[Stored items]
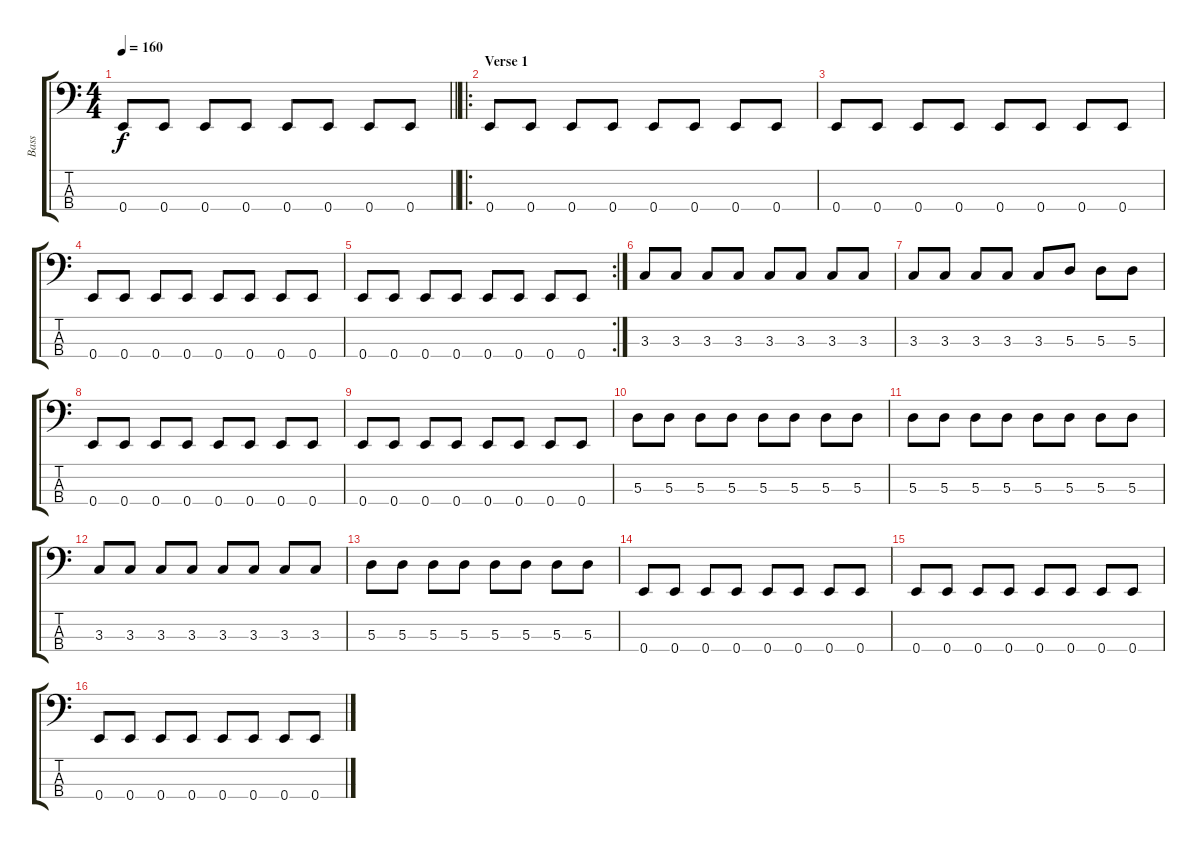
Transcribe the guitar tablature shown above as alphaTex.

\track ("Bass" "Bass") {instrument electricbassfinger}
\staff {score tabs}
\tuning (G2 D2 A1 E1) {hide}
\ts (4 4)
\tempo 160
\clef f4
\barLineRight lightlight
\ks c
0.4.8{dy f} 0.4.8 0.4.8 0.4.8 0.4.8 0.4.8 0.4.8 0.4.8 |
\ro
\section ("" "Verse 1")
0.4.8 0.4.8 0.4.8 0.4.8 0.4.8 0.4.8 0.4.8 0.4.8 |
0.4.8 0.4.8 0.4.8 0.4.8 0.4.8 0.4.8 0.4.8 0.4.8 |
0.4.8 0.4.8 0.4.8 0.4.8 0.4.8 0.4.8 0.4.8 0.4.8 |
\rc 2
0.4.8 0.4.8 0.4.8 0.4.8 0.4.8 0.4.8 0.4.8 0.4.8 |
3.3.8 3.3.8 3.3.8 3.3.8 3.3.8 3.3.8 3.3.8 3.3.8 |
3.3.8 3.3.8 3.3.8 3.3.8 3.3.8 5.3.8 5.3.8 5.3.8 |
0.4.8 0.4.8 0.4.8 0.4.8 0.4.8 0.4.8 0.4.8 0.4.8 |
0.4.8 0.4.8 0.4.8 0.4.8 0.4.8 0.4.8 0.4.8 0.4.8 |
5.3.8 5.3.8 5.3.8 5.3.8 5.3.8 5.3.8 5.3.8 5.3.8 |
5.3.8 5.3.8 5.3.8 5.3.8 5.3.8 5.3.8 5.3.8 5.3.8 |
3.3.8 3.3.8 3.3.8 3.3.8 3.3.8 3.3.8 3.3.8 3.3.8 |
5.3.8 5.3.8 5.3.8 5.3.8 5.3.8 5.3.8 5.3.8 5.3.8 |
0.4.8 0.4.8 0.4.8 0.4.8 0.4.8 0.4.8 0.4.8 0.4.8 |
0.4.8 0.4.8 0.4.8 0.4.8 0.4.8 0.4.8 0.4.8 0.4.8 |
0.4.8 0.4.8 0.4.8 0.4.8 0.4.8 0.4.8 0.4.8 0.4.8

§ EXERCISE DETAILS:
Quote every row above word for word, and leave out the pictures.

§ THE RESULT:
Transcribe the guitar tablature shown above as alphaTex.

\track ("Bass" "Bass") {instrument electricbassfinger}
\staff {score tabs}
\tuning (G2 D2 A1 E1) {hide}
\ts (4 4)
\tempo 160
\clef f4
\barLineRight lightlight
\ks c
0.4.8{dy f} 0.4.8 0.4.8 0.4.8 0.4.8 0.4.8 0.4.8 0.4.8 |
\ro
\section ("" "Verse 1")
0.4.8 0.4.8 0.4.8 0.4.8 0.4.8 0.4.8 0.4.8 0.4.8 |
0.4.8 0.4.8 0.4.8 0.4.8 0.4.8 0.4.8 0.4.8 0.4.8 |
0.4.8 0.4.8 0.4.8 0.4.8 0.4.8 0.4.8 0.4.8 0.4.8 |
\rc 2
0.4.8 0.4.8 0.4.8 0.4.8 0.4.8 0.4.8 0.4.8 0.4.8 |
3.3.8 3.3.8 3.3.8 3.3.8 3.3.8 3.3.8 3.3.8 3.3.8 |
3.3.8 3.3.8 3.3.8 3.3.8 3.3.8 5.3.8 5.3.8 5.3.8 |
0.4.8 0.4.8 0.4.8 0.4.8 0.4.8 0.4.8 0.4.8 0.4.8 |
0.4.8 0.4.8 0.4.8 0.4.8 0.4.8 0.4.8 0.4.8 0.4.8 |
5.3.8 5.3.8 5.3.8 5.3.8 5.3.8 5.3.8 5.3.8 5.3.8 |
5.3.8 5.3.8 5.3.8 5.3.8 5.3.8 5.3.8 5.3.8 5.3.8 |
3.3.8 3.3.8 3.3.8 3.3.8 3.3.8 3.3.8 3.3.8 3.3.8 |
5.3.8 5.3.8 5.3.8 5.3.8 5.3.8 5.3.8 5.3.8 5.3.8 |
0.4.8 0.4.8 0.4.8 0.4.8 0.4.8 0.4.8 0.4.8 0.4.8 |
0.4.8 0.4.8 0.4.8 0.4.8 0.4.8 0.4.8 0.4.8 0.4.8 |
0.4.8 0.4.8 0.4.8 0.4.8 0.4.8 0.4.8 0.4.8 0.4.8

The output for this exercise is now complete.